Hugh Kenner, in Bucky: A Guided Tour of Buckminster Fuller (1973), the book he wrote immediately after The Pound Era:
His glasses, as he talks, slip down his nose. He tugs them upward with an elbows-out gesture, like a diver adjusting his mask. That is a transient nuisance, like pollution. Most of his movements are a choreographic counterpoint, unconscious, functional. Watch him speak his 7,000 words per hour on the integrating function of the human intellect; keep an eye on the kinetics. At key occurrences of the theme word intellect he is pointing to his head. A clutching and kneading movement of the left hand substantiates the shadowy word integrate, and nature in its countless manifestations, the impinging sunlight, the self-interfering knots, the lapse of pattern into the seemingly random, is elucidated by arm- and finger-work of Nijinsky-like intricacy. In full communion with his theme he is weaving, tensing, leaning, straightening, to twist invisible valves and arrest split-second deterrences as though piloting a lunar lander amid strange new boulders. (The pilot’s license in his wallet rubs against the machinists’ union card.)A book seemingly ’s full of factoidal delight ’s the Pound one: wherein “James Joyce’s question”:
If someone hacking in fury at a block of wood should produce an image of a cow, would that cow be a work of art? Joyce answered no; the art lay not in the artifact but in the consciousness.Akin to the notion that pester’d me out walking in the morning dark, only the “What cheer?” cardinals up and bantering: “Would the appropriationist ever’ve known sexual desire had he not “sampled” it?” (The robin, high in the oak, boom’d into voice with what always sounds like “Breaker, breaker, breaker,” a citizens’ banditry noise. And, percolating down out of the briefest look at Kit Robinson’s Atelos-print’d book, The Crave (2002), wherein the New York School arrives like the cavalry to claim Robinson’s Language-damaged “soul”—I went to the book after seeing how Robinson’d affably “appropriated” the late Joe Brainard’s “I Remember” tactic for the second Grand Piano runaround, see:
I remember saying to Ron one bright, clear day in Dolores Park that the Sutro Tower stood out against the sky “like a gem,” and Ron said, “like a gem!?”—percolating down was Robinson’s apt “Afterword” (to The Crave) wherein he writes, after explaining where a particular of one piece “originated”:
It might be possible to explicate every such detail, if only memory served, but it wouldn’t do any good, because the meaning of these poems does not lie in any specific referents, but in the relational spaces between and among them.All rather Emersonian, or Fulleresque, that emphasis on relation and placement. Man the analogist and all that. “Like a gem.” (A wild impetus here being bridled against careening of into another argument for metaphor—that thing that most succinctly metes out relation, a seeing. Against those who insist, wrongly, that metaphor serves only a decorative function (or, “metaphor as filler”), and’d have “us” succumb to whatever’s merely “concise & perceptive,” no matter how pat and tuneless. What metaphor is, is akin to the Fulleresque “economy of good design.”)

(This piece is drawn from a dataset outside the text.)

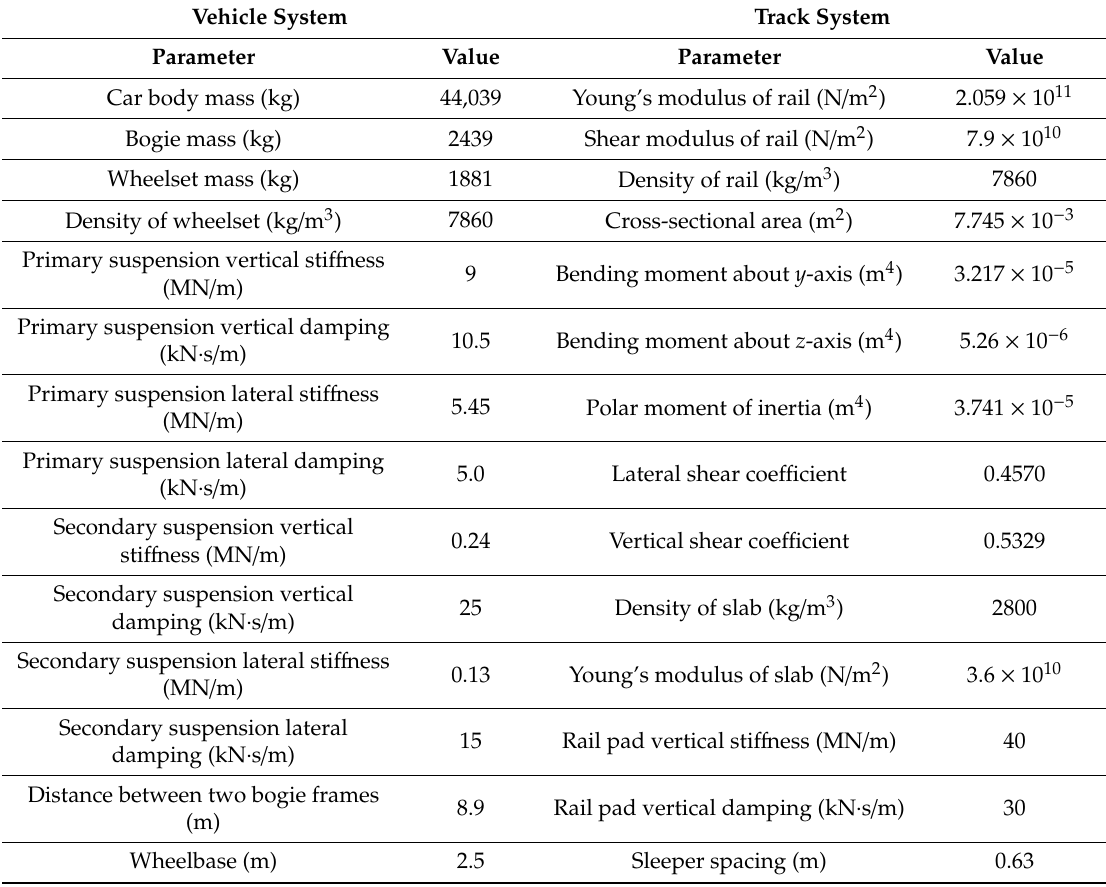
Figure 7. Vehicle–track rigid–flexible coupling dynamical model. Figure 7. Vehicle – track rigid – flexible coupling dynamical model. Table 1. Parameter values of the vehicle and track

Against the specificities of place, a kind of metaphysical fascination seizes the objects of thought and feeling, separates them and sets them down on the page in the form of words. The pleasure of this act of placement, for me, is unlike any other. It makes of itself a place, to return to, paradoxically, as if for the first time.
Reading, rather listlessly, Jonathan Lethem’s newest, You Don’t Love Me Yet.